-------- Text passage --------

Server-side rendered callouts

This section describes using callouts when they are rendered on the server in .haml views, partials, or components.

Dismissing the callouts on the client side

JavaScript helpers for callouts rely on certain selectors and data attributes to be present on the HTML of the notification, to properly call dismissal API endpoints, and hide the notification in the runtime. The wrapper of the notification needs to have a .js-persistent-callout CSS class with the following data-attributes:

{
  featureId,        // Unique callout ID
  dismissEndpoint,  // Dismiss endpoint, unique for each callout context type
  groupId,          // optional, required for the group context
  projectId,        // optional, required for the project context
  deferLinks,       // optional, allows executing certain action alongside the dismissal
}

For the dismissal trigger, the wrapper needs to contain at least one .js-close element and optionally .deferred-link links (if deferLinks is true). See app/assets/javascripts/persistent_user_callout.js for more details.

Defining the dismissal endpoint

For the JS to properly register the dismissal — apart from the featureId, we need to provide the dismissEndpoint URL, different for each context. Here are path helpers to use for each context:

  • Global context: callouts_path

  • Group context: group_callouts_path

  • Project context: project_callouts_path

Detecting the dismissal on the server side

Usually before rendering the callout, we check if it has been dismissed. User model on the Backend has helpers to detect dismissals in different contexts:

  • Global context: user.dismissed_callout?(feature_name:, ignore_dismissal_earlier_than: nil)

  • Group context: user.dismissed_callout_for_group?(feature_name:, group:, ignore_dismissal_earlier_than: nil)

  • Project context: user.dismissed_callout_for_project?(feature_name:, project:, ignore_dismissal_earlier_than: nil)

NOTE: feature_name is the Callout ID, described above. In our example, it would be amazing_alert

Setting expiration for dismissals using ignore_dismissal_earlier_than parameter

Some callouts can be displayed once and after the dismissal should never appear again. Others need to pop-up repeatedly, even if dismissed.

--------

▸ **Task requirements**:
A. Copy out the passage on server-side rendered callouts word for word, starting with "Setting expiration for" and going on through "even if dismissed.".
B. Pick up the passage on server-side rendered callouts where it stops and keep writing it.

-------- Information shown --------

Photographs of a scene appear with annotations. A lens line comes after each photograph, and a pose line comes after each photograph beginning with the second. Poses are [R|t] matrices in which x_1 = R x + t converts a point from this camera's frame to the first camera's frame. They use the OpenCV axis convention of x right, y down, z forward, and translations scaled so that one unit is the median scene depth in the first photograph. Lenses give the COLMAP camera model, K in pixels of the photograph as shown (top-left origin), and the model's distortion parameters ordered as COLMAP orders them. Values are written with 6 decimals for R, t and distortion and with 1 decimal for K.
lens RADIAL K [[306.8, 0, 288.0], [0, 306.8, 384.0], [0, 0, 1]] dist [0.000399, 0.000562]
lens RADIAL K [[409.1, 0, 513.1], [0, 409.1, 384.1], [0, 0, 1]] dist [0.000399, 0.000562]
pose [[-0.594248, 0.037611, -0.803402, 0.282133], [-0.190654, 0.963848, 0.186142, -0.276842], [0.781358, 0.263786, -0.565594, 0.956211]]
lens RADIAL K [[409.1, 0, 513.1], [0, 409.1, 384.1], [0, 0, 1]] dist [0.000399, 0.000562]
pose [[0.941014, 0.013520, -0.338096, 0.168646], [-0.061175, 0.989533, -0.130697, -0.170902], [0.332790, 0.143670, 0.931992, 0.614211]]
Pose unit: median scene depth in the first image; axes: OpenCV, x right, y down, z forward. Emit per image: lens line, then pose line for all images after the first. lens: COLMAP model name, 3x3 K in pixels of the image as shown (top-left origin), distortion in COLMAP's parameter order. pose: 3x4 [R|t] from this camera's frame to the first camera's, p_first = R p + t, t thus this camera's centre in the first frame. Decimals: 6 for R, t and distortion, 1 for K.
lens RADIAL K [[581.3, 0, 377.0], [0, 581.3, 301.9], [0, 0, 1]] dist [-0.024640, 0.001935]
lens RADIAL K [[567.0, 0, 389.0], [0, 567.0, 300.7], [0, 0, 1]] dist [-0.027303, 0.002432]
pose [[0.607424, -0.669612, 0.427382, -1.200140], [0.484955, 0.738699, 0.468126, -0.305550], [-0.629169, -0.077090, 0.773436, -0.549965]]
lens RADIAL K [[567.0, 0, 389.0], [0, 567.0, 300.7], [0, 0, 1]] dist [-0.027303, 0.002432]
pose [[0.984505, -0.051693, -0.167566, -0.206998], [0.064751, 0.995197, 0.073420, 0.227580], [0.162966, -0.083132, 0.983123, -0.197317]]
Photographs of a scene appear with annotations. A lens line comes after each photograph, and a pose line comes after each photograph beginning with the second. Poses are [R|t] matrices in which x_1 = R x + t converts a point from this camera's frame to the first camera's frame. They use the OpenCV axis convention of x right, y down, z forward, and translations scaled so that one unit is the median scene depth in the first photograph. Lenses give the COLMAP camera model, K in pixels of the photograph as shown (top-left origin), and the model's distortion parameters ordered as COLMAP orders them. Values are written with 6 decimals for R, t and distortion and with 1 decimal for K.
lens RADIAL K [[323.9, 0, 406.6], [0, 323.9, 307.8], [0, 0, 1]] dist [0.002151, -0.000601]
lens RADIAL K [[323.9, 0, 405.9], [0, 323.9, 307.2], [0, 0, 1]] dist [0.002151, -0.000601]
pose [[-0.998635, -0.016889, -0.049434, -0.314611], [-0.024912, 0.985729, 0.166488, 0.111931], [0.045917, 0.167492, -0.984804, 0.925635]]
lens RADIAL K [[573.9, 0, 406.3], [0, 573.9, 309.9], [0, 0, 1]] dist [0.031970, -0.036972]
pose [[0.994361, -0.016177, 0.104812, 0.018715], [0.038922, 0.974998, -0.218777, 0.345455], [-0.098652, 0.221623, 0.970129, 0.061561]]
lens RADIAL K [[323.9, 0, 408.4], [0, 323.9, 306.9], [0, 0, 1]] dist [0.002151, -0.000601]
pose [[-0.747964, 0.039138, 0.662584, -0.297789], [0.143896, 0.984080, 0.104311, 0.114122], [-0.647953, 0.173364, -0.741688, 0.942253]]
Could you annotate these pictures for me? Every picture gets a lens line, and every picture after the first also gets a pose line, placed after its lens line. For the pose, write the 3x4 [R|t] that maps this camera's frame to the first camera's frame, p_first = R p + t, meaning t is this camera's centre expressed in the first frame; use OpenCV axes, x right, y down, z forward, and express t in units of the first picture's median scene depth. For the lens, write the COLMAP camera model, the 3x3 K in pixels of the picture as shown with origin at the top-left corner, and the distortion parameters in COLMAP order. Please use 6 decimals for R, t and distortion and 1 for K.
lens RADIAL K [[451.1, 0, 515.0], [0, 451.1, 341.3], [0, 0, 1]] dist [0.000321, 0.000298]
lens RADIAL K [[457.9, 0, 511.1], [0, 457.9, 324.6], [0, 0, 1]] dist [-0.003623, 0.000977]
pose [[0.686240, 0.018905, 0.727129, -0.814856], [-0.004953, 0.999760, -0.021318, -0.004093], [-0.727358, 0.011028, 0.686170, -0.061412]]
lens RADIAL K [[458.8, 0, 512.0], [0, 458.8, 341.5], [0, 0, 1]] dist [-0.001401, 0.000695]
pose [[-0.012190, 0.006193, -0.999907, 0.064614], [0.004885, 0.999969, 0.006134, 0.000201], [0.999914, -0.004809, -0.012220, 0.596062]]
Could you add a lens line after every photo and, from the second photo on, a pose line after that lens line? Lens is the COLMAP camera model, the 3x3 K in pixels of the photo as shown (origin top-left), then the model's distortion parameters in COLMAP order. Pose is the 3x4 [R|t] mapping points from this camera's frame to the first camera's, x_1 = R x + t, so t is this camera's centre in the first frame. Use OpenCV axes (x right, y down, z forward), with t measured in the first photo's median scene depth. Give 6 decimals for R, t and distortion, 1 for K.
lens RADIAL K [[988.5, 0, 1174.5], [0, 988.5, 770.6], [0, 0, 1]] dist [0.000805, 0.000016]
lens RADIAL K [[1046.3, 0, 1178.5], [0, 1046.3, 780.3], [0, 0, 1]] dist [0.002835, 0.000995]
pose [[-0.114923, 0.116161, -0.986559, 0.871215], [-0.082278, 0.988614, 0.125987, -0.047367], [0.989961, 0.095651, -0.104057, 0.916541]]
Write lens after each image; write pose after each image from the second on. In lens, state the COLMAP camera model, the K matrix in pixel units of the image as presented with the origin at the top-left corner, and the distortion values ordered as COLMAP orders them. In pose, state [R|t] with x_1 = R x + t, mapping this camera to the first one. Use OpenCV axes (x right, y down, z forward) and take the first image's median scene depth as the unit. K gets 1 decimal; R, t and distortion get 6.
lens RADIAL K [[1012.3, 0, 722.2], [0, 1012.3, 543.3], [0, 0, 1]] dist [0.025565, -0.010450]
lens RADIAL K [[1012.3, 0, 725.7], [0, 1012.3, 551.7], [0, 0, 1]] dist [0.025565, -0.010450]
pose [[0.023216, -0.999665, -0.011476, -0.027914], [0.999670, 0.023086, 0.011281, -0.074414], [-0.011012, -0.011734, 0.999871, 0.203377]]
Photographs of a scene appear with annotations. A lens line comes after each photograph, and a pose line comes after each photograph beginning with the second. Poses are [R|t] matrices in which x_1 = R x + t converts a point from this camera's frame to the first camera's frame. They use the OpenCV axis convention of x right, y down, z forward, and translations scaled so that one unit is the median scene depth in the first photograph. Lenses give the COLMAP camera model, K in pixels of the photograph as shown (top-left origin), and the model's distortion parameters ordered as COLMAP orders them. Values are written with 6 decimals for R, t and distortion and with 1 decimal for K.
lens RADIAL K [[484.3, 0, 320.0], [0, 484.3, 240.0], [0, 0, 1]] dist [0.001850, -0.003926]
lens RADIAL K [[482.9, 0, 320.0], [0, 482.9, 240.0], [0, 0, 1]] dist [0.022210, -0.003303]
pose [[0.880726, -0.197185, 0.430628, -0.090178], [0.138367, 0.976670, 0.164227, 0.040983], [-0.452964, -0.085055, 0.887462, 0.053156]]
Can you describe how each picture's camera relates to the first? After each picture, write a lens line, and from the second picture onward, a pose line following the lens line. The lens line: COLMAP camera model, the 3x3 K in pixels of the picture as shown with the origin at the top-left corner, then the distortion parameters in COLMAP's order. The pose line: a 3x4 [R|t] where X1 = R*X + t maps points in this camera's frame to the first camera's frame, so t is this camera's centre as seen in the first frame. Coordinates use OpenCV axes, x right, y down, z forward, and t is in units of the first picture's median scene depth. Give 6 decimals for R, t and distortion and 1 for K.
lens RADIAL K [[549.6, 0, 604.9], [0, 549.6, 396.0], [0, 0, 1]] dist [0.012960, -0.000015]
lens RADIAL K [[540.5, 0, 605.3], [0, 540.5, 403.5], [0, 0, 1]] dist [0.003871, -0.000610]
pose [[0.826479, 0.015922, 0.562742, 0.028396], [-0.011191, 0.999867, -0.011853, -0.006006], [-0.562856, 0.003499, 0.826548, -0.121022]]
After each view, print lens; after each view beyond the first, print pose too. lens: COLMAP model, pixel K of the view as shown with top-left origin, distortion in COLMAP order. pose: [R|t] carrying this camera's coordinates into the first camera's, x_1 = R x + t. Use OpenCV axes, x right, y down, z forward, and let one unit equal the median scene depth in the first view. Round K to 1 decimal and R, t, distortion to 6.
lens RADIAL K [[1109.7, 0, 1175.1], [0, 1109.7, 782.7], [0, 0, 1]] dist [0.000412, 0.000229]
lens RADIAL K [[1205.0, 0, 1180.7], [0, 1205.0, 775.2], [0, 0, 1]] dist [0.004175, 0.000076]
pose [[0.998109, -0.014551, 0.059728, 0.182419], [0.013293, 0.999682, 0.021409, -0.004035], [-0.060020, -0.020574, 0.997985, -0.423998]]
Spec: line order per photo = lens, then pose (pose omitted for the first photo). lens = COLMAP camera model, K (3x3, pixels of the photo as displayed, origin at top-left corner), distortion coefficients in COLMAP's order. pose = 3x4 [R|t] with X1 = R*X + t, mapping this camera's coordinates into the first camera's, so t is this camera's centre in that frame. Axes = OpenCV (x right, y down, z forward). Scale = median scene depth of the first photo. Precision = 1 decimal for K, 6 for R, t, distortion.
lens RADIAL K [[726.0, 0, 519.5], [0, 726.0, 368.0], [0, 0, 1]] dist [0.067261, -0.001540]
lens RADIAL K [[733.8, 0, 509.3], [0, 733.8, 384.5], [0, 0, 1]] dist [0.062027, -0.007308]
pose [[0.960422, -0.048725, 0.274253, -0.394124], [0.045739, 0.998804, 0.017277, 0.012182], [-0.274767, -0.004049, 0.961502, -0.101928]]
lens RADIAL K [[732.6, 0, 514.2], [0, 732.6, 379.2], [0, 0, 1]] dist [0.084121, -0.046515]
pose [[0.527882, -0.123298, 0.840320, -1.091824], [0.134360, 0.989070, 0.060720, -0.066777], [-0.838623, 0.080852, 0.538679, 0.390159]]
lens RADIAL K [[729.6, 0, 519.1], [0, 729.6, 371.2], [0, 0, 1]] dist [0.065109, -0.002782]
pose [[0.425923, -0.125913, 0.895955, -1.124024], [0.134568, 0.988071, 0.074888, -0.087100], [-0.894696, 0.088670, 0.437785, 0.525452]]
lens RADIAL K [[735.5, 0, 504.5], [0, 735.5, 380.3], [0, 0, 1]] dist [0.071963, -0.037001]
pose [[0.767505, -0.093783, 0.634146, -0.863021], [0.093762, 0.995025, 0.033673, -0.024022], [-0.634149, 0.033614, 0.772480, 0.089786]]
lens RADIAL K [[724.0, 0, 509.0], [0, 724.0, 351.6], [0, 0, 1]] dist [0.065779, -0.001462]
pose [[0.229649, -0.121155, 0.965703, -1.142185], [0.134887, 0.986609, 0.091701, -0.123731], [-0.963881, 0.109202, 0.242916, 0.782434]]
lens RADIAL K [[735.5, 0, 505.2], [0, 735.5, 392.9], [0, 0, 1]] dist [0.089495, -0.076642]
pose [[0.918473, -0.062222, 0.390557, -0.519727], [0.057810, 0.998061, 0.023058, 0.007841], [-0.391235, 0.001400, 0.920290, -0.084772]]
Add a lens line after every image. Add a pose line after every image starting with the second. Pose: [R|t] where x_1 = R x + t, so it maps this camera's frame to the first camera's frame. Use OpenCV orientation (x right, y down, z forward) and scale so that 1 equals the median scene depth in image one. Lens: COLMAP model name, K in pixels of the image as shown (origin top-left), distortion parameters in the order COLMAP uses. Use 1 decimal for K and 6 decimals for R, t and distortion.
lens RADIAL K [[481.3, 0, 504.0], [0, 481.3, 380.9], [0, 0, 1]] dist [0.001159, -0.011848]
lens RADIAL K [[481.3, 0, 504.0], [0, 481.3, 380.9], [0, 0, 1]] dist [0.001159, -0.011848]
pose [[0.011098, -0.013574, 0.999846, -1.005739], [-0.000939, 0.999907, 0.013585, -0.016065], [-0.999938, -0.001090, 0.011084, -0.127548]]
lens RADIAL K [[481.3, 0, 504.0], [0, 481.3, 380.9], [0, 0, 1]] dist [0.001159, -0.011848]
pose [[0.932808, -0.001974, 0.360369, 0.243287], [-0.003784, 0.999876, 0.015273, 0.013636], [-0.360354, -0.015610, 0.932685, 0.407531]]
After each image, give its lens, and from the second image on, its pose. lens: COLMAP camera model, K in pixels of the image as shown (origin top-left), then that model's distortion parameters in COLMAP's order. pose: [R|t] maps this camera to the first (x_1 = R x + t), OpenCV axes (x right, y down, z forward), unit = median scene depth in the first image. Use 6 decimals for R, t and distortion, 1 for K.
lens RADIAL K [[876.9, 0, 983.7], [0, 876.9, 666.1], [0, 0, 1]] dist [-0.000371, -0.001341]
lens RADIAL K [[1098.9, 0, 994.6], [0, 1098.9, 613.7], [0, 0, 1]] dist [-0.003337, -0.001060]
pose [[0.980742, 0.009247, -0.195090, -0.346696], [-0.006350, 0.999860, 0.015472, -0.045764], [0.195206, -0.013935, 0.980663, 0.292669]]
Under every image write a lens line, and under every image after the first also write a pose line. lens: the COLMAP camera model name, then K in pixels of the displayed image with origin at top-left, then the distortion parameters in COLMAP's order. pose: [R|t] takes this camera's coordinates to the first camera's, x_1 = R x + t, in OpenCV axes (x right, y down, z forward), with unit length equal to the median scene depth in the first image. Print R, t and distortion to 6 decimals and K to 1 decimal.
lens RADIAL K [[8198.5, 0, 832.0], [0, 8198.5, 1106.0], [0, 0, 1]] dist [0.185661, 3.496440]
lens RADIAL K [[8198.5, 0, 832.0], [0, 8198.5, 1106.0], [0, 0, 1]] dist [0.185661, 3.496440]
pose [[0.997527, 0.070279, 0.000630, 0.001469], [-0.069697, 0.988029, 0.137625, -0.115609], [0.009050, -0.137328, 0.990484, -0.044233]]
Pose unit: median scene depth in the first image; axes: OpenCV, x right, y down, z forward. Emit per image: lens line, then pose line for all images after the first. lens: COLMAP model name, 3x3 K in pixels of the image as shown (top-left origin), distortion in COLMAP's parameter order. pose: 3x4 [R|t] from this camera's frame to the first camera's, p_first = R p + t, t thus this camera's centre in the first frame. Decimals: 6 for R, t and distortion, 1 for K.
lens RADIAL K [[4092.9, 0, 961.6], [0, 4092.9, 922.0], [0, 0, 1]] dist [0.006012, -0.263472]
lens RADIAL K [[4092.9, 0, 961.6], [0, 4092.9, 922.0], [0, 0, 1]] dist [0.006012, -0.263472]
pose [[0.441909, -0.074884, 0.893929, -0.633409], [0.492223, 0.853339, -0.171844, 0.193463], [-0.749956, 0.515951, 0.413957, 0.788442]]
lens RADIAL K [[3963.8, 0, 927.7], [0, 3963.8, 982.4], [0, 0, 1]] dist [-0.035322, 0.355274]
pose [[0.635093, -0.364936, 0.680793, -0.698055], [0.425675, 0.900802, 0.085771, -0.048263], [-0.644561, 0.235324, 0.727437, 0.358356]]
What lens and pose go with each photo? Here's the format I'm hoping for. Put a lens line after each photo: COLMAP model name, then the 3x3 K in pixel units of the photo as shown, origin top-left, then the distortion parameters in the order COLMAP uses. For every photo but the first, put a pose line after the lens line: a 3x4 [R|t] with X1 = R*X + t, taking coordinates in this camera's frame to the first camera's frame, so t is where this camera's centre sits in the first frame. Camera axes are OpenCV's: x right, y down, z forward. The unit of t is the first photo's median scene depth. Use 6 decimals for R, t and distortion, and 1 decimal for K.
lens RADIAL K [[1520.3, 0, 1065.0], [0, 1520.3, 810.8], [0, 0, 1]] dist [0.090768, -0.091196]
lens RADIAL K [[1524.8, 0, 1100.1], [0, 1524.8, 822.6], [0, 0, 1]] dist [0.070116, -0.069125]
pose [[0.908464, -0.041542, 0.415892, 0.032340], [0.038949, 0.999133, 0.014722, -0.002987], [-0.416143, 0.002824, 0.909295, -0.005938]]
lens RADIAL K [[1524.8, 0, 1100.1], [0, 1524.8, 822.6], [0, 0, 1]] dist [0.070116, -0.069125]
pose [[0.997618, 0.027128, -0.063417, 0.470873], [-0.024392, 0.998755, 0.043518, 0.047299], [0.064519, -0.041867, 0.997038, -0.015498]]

--------

▸ **Results for the exercise**:
A.
Setting expiration for dismissals using ignore_dismissal_earlier_than parameter

Some callouts can be displayed once and after the dismissal should never appear again. Others need to pop-up repeatedly, even if dismissed.

B.
Without the ignore_dismissal_earlier_than parameter callout dismissals will stay effective indefinitely. Once the user has dismissed the callout, it would stay dismissed.

If we pass ignore_dismissal_earlier_than a value, for example, 30.days.ago, the dismissed callout would re-appear after this duration.

NOTE: expired or deprecated dismissals are not automatically removed from the database. This parameter only checks if the callout has been dismissed within the defined period.

Example usage

Here’s an example .haml file:

- return if amazing_alert_callout_dismissed?(group)

= render Pajamas::AlertComponent.new(title: s_('AmazingAlert|Amazing title'),
  variant: :warning,
  alert_options: { class: 'js-persistent-callout', data: amazing_alert_callout_data(group) }) do |c|
  - c.with_body do
    = s_('AmazingAlert|This is an amazing alert body.')

With a corresponding .rb helper:

# frozen_string_literal: true

module AmazingAlertHelper
  def amazing_alert_callout_dismissed?(group)
    user_dismissed_for_group("amazing_alert", group.root_ancestor, 30.days.ago)
  end

  def amazing_alert_callout_data(group)
    {
      feature_id: "amazing_alert",
      dismiss_endpoint: group_callouts_path,
      group_id: group.root_ancestor.id
    }
  end
end

Client-side rendered callouts

This section describes using callouts when they are rendered on the client in .vue components.

Dismissing the callouts on the client side

For Vue components, we have a <user-callout-dismisser> wrapper, that integrates with GraphQL API to simplify dismissing and checking the dismissed state of a callout. Here’s an example usage:

<user-callout-dismisser feature-name="my_user_callout">
  <template #default="{ dismiss, shouldShowCallout }">
    <my-callout-component
      v-if="shouldShowCallout"
      @close="dismiss"
    />
  </template>
</user-callout-dismisser>

See app/assets/javascripts/vue_shared/components/user_callout_dismisser.vue for more details.